* [Directive]: Copy every line of the entries below word for word, from the first to the last.

* [Data shown]:
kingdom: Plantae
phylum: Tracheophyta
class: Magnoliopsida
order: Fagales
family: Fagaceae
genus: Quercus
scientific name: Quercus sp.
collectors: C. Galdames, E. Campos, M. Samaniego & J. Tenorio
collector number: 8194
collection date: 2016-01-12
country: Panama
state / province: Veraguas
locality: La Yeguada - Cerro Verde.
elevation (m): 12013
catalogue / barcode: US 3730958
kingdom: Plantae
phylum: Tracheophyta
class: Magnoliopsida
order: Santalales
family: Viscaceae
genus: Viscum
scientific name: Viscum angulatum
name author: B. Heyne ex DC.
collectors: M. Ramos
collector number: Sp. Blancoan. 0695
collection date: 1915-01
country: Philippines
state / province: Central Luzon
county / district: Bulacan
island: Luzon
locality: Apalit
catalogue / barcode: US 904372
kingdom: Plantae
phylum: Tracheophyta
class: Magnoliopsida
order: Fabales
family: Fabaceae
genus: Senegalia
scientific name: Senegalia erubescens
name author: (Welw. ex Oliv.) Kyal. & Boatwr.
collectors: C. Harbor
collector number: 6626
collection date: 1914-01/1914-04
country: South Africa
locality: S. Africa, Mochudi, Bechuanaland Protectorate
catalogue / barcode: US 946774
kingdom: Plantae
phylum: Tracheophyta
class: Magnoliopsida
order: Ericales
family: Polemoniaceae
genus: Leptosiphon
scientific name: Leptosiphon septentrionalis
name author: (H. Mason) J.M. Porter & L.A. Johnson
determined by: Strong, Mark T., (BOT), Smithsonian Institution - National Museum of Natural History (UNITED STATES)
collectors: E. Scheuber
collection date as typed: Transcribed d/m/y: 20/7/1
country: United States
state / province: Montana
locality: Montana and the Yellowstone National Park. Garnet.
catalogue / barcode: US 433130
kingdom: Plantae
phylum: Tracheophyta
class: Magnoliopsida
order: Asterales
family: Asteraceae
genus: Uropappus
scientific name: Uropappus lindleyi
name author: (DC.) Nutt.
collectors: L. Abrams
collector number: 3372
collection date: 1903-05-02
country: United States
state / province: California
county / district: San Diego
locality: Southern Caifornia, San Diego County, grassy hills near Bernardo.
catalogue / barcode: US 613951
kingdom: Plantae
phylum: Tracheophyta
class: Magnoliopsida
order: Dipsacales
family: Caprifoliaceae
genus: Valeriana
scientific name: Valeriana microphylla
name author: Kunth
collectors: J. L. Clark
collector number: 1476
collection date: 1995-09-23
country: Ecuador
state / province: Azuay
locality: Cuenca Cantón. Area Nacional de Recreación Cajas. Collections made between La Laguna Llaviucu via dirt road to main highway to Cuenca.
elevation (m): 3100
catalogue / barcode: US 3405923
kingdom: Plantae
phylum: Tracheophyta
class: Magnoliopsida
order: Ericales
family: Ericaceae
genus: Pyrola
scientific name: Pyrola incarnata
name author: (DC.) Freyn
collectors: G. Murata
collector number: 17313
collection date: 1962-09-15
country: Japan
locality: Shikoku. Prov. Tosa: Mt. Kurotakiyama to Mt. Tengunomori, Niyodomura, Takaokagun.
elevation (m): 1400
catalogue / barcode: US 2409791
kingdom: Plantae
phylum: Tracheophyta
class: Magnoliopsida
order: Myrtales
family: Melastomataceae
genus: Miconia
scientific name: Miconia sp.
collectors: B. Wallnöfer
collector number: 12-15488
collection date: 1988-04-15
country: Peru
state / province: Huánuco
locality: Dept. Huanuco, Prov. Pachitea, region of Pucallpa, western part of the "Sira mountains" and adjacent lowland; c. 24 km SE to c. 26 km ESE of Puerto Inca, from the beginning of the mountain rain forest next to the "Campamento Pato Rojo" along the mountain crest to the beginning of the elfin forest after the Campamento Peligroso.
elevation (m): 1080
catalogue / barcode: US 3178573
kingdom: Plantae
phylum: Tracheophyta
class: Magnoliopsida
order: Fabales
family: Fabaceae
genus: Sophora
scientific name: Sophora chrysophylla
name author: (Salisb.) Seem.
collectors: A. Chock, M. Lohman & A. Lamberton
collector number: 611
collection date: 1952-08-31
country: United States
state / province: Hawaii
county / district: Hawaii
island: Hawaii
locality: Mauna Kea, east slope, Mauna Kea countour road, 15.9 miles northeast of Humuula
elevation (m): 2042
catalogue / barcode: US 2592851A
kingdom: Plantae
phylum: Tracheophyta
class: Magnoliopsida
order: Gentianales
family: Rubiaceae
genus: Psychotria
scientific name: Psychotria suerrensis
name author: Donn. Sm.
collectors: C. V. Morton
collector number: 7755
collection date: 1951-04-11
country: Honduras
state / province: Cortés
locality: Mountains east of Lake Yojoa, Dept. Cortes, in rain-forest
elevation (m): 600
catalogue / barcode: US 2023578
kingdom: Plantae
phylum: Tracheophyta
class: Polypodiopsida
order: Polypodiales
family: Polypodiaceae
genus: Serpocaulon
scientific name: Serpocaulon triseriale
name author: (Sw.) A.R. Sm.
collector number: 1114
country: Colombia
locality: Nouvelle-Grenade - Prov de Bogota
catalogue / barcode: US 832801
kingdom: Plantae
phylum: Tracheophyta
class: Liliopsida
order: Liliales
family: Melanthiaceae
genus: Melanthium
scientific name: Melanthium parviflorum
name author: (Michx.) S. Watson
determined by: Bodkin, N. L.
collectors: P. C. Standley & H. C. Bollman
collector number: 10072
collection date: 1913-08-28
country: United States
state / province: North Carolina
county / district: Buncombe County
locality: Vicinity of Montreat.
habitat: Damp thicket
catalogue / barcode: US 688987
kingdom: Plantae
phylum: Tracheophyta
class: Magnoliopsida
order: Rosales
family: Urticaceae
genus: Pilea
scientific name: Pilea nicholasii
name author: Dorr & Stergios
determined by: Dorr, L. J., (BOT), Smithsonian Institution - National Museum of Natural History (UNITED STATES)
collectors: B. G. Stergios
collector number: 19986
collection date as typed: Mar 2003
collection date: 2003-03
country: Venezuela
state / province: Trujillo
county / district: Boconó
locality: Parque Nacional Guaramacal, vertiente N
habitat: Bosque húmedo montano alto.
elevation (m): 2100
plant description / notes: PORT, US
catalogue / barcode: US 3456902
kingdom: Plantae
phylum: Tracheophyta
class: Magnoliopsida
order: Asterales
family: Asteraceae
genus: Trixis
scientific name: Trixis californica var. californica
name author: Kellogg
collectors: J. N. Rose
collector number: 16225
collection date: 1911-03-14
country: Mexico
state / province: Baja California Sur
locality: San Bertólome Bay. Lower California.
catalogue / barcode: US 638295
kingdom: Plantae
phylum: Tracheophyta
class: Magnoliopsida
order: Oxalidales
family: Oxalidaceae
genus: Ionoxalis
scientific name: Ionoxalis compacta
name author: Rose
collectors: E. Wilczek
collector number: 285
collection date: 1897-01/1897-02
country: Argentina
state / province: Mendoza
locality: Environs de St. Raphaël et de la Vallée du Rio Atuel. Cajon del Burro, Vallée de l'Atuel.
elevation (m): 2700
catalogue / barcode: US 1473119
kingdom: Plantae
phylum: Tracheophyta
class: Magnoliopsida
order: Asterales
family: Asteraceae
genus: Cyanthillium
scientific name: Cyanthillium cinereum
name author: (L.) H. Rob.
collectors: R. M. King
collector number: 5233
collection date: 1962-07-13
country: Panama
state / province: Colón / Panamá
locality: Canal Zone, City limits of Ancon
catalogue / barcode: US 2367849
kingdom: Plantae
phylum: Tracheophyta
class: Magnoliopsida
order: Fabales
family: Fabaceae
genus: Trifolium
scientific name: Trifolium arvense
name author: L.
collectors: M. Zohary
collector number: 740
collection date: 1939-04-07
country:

* [Problem solution]:
kingdom: Plantae
phylum: Tracheophyta
class: Magnoliopsida
order: Fagales
family: Fagaceae
genus: Quercus
scientific name: Quercus sp.
collectors: C. Galdames, E. Campos, M. Samaniego & J. Tenorio
collector number: 8194
collection date: 2016-01-12
country: Panama
state / province: Veraguas
locality: La Yeguada - Cerro Verde.
elevation (m): 12013
catalogue / barcode: US 3730958
kingdom: Plantae
phylum: Tracheophyta
class: Magnoliopsida
order: Santalales
family: Viscaceae
genus: Viscum
scientific name: Viscum angulatum
name author: B. Heyne ex DC.
collectors: M. Ramos
collector number: Sp. Blancoan. 0695
collection date: 1915-01
country: Philippines
state / province: Central Luzon
county / district: Bulacan
island: Luzon
locality: Apalit
catalogue / barcode: US 904372
kingdom: Plantae
phylum: Tracheophyta
class: Magnoliopsida
order: Fabales
family: Fabaceae
genus: Senegalia
scientific name: Senegalia erubescens
name author: (Welw. ex Oliv.) Kyal. & Boatwr.
collectors: C. Harbor
collector number: 6626
collection date: 1914-01/1914-04
country: South Africa
locality: S. Africa, Mochudi, Bechuanaland Protectorate
catalogue / barcode: US 946774
kingdom: Plantae
phylum: Tracheophyta
class: Magnoliopsida
order: Ericales
family: Polemoniaceae
genus: Leptosiphon
scientific name: Leptosiphon septentrionalis
name author: (H. Mason) J.M. Porter & L.A. Johnson
determined by: Strong, Mark T., (BOT), Smithsonian Institution - National Museum of Natural History (UNITED STATES)
collectors: E. Scheuber
collection date as typed: Transcribed d/m/y: 20/7/1
country: United States
state / province: Montana
locality: Montana and the Yellowstone National Park. Garnet.
catalogue / barcode: US 433130
kingdom: Plantae
phylum: Tracheophyta
class: Magnoliopsida
order: Asterales
family: Asteraceae
genus: Uropappus
scientific name: Uropappus lindleyi
name author: (DC.) Nutt.
collectors: L. Abrams
collector number: 3372
collection date: 1903-05-02
country: United States
state / province: California
county / district: San Diego
locality: Southern Caifornia, San Diego County, grassy hills near Bernardo.
catalogue / barcode: US 613951
kingdom: Plantae
phylum: Tracheophyta
class: Magnoliopsida
order: Dipsacales
family: Caprifoliaceae
genus: Valeriana
scientific name: Valeriana microphylla
name author: Kunth
collectors: J. L. Clark
collector number: 1476
collection date: 1995-09-23
country: Ecuador
state / province: Azuay
locality: Cuenca Cantón. Area Nacional de Recreación Cajas. Collections made between La Laguna Llaviucu via dirt road to main highway to Cuenca.
elevation (m): 3100
catalogue / barcode: US 3405923
kingdom: Plantae
phylum: Tracheophyta
class: Magnoliopsida
order: Ericales
family: Ericaceae
genus: Pyrola
scientific name: Pyrola incarnata
name author: (DC.) Freyn
collectors: G. Murata
collector number: 17313
collection date: 1962-09-15
country: Japan
locality: Shikoku. Prov. Tosa: Mt. Kurotakiyama to Mt. Tengunomori, Niyodomura, Takaokagun.
elevation (m): 1400
catalogue / barcode: US 2409791
kingdom: Plantae
phylum: Tracheophyta
class: Magnoliopsida
order: Myrtales
family: Melastomataceae
genus: Miconia
scientific name: Miconia sp.
collectors: B. Wallnöfer
collector number: 12-15488
collection date: 1988-04-15
country: Peru
state / province: Huánuco
locality: Dept. Huanuco, Prov. Pachitea, region of Pucallpa, western part of the "Sira mountains" and adjacent lowland; c. 24 km SE to c. 26 km ESE of Puerto Inca, from the beginning of the mountain rain forest next to the "Campamento Pato Rojo" along the mountain crest to the beginning of the elfin forest after the Campamento Peligroso.
elevation (m): 1080
catalogue / barcode: US 3178573
kingdom: Plantae
phylum: Tracheophyta
class: Magnoliopsida
order: Fabales
family: Fabaceae
genus: Sophora
scientific name: Sophora chrysophylla
name author: (Salisb.) Seem.
collectors: A. Chock, M. Lohman & A. Lamberton
collector number: 611
collection date: 1952-08-31
country: United States
state / province: Hawaii
county / district: Hawaii
island: Hawaii
locality: Mauna Kea, east slope, Mauna Kea countour road, 15.9 miles northeast of Humuula
elevation (m): 2042
catalogue / barcode: US 2592851A
kingdom: Plantae
phylum: Tracheophyta
class: Magnoliopsida
order: Gentianales
family: Rubiaceae
genus: Psychotria
scientific name: Psychotria suerrensis
name author: Donn. Sm.
collectors: C. V. Morton
collector number: 7755
collection date: 1951-04-11
country: Honduras
state / province: Cortés
locality: Mountains east of Lake Yojoa, Dept. Cortes, in rain-forest
elevation (m): 600
catalogue / barcode: US 2023578
kingdom: Plantae
phylum: Tracheophyta
class: Polypodiopsida
order: Polypodiales
family: Polypodiaceae
genus: Serpocaulon
scientific name: Serpocaulon triseriale
name author: (Sw.) A.R. Sm.
collector number: 1114
country: Colombia
locality: Nouvelle-Grenade - Prov de Bogota
catalogue / barcode: US 832801
kingdom: Plantae
phylum: Tracheophyta
class: Liliopsida
order: Liliales
family: Melanthiaceae
genus: Melanthium
scientific name: Melanthium parviflorum
name author: (Michx.) S. Watson
determined by: Bodkin, N. L.
collectors: P. C. Standley & H. C. Bollman
collector number: 10072
collection date: 1913-08-28
country: United States
state / province: North Carolina
county / district: Buncombe County
locality: Vicinity of Montreat.
habitat: Damp thicket
catalogue / barcode: US 688987
kingdom: Plantae
phylum: Tracheophyta
class: Magnoliopsida
order: Rosales
family: Urticaceae
genus: Pilea
scientific name: Pilea nicholasii
name author: Dorr & Stergios
determined by: Dorr, L. J., (BOT), Smithsonian Institution - National Museum of Natural History (UNITED STATES)
collectors: B. G. Stergios
collector number: 19986
collection date as typed: Mar 2003
collection date: 2003-03
country: Venezuela
state / province: Trujillo
county / district: Boconó
locality: Parque Nacional Guaramacal, vertiente N
habitat: Bosque húmedo montano alto.
elevation (m): 2100
plant description / notes: PORT, US
catalogue / barcode: US 3456902
kingdom: Plantae
phylum: Tracheophyta
class: Magnoliopsida
order: Asterales
family: Asteraceae
genus: Trixis
scientific name: Trixis californica var. californica
name author: Kellogg
collectors: J. N. Rose
collector number: 16225
collection date: 1911-03-14
country: Mexico
state / province: Baja California Sur
locality: San Bertólome Bay. Lower California.
catalogue / barcode: US 638295
kingdom: Plantae
phylum: Tracheophyta
class: Magnoliopsida
order: Oxalidales
family: Oxalidaceae
genus: Ionoxalis
scientific name: Ionoxalis compacta
name author: Rose
collectors: E. Wilczek
collector number: 285
collection date: 1897-01/1897-02
country: Argentina
state / province: Mendoza
locality: Environs de St. Raphaël et de la Vallée du Rio Atuel. Cajon del Burro, Vallée de l'Atuel.
elevation (m): 2700
catalogue / barcode: US 1473119
kingdom: Plantae
phylum: Tracheophyta
class: Magnoliopsida
order: Asterales
family: Asteraceae
genus: Cyanthillium
scientific name: Cyanthillium cinereum
name author: (L.) H. Rob.
collectors: R. M. King
collector number: 5233
collection date: 1962-07-13
country: Panama
state / province: Colón / Panamá
locality: Canal Zone, City limits of Ancon
catalogue / barcode: US 2367849
kingdom: Plantae
phylum: Tracheophyta
class: Magnoliopsida
order: Fabales
family: Fabaceae
genus: Trifolium
scientific name: Trifolium arvense
name author: L.
collectors: M. Zohary
collector number: 740
collection date: 1939-04-07
country:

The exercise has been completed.